Speaker
Description
I will demonstrate the generation of gravitational caustics in a self-gravitating N-body system. The gravitational caustics are space regions where the density of particles is higher than the average density in the surrounding space. It is suggested that the intrinsic mechanism of caustics generation is responsible for the formation of the cosmological Large Scale Structure that consists of matter concentrations in the form of galaxies, galactic clusters, filaments, and vast regions devoid of galaxies.

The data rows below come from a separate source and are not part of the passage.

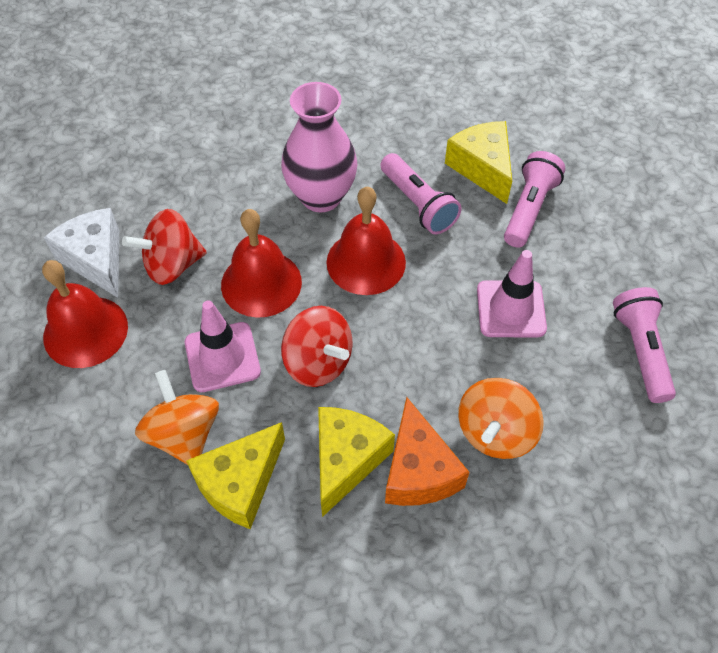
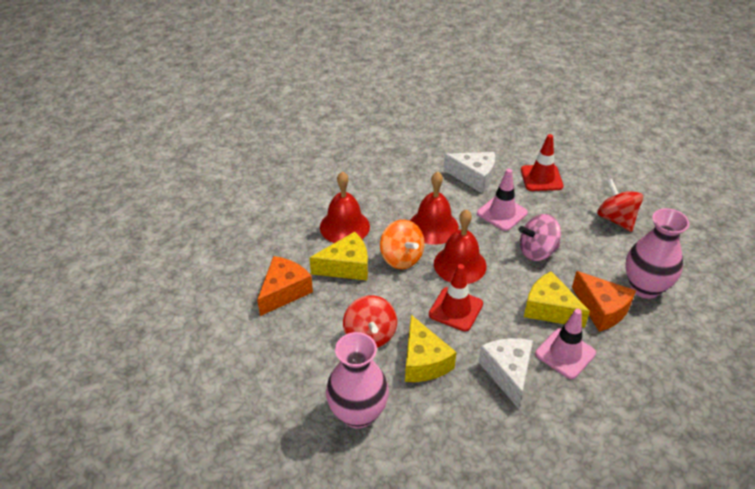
orange cheese: 1 -> 2
orange spinning top: 2 -> 1
pink flashlight: 3 -> 0
pink spinning top: 0 -> 1
pink vase: 1 -> 2
red traffic cone: 0 -> 2
white cheese: 1 -> 2

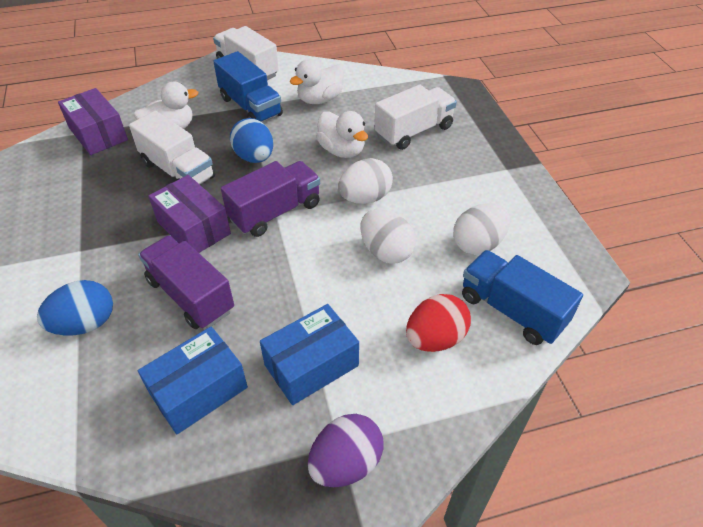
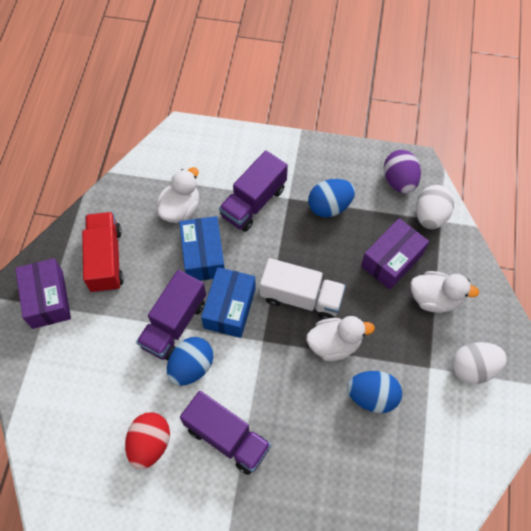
blue egg: 2 -> 3
blue truck: 2 -> 0
purple truck: 2 -> 3
red truck: 0 -> 1
white egg: 3 -> 2
white truck: 3 -> 1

In our approach the dynamics of a self-gravitating N-body system is formulated in terms of a geodesic flow on a curved Riemannian manifold of dimension 3N equipped by the Maupertuis's metric. We investigate the sign of the sectional curvatures that defines the stability of geodesic trajectories in different parts of the phase space. The regions of negative sectional curvatures are responsible for the exponential instability of geodesic trajectories, deterministic chaos and relaxation phenomena of globular clusters and galaxies, while the regions of positive sectional curvatures are responsible for the gravitational geodesic focusing and generation of caustics. By solving the Jacobi and the Raychaudhuri equations we estimated the characteristic time scale of generation of gravitational caustics, calculated the density contrast on the caustics and compared it with the density contrasts generated by the Jeans-Bonnor-Lifshitz-Khalatnikov gravitational instability and that of the spherical top-hat model of Gunn and Gott.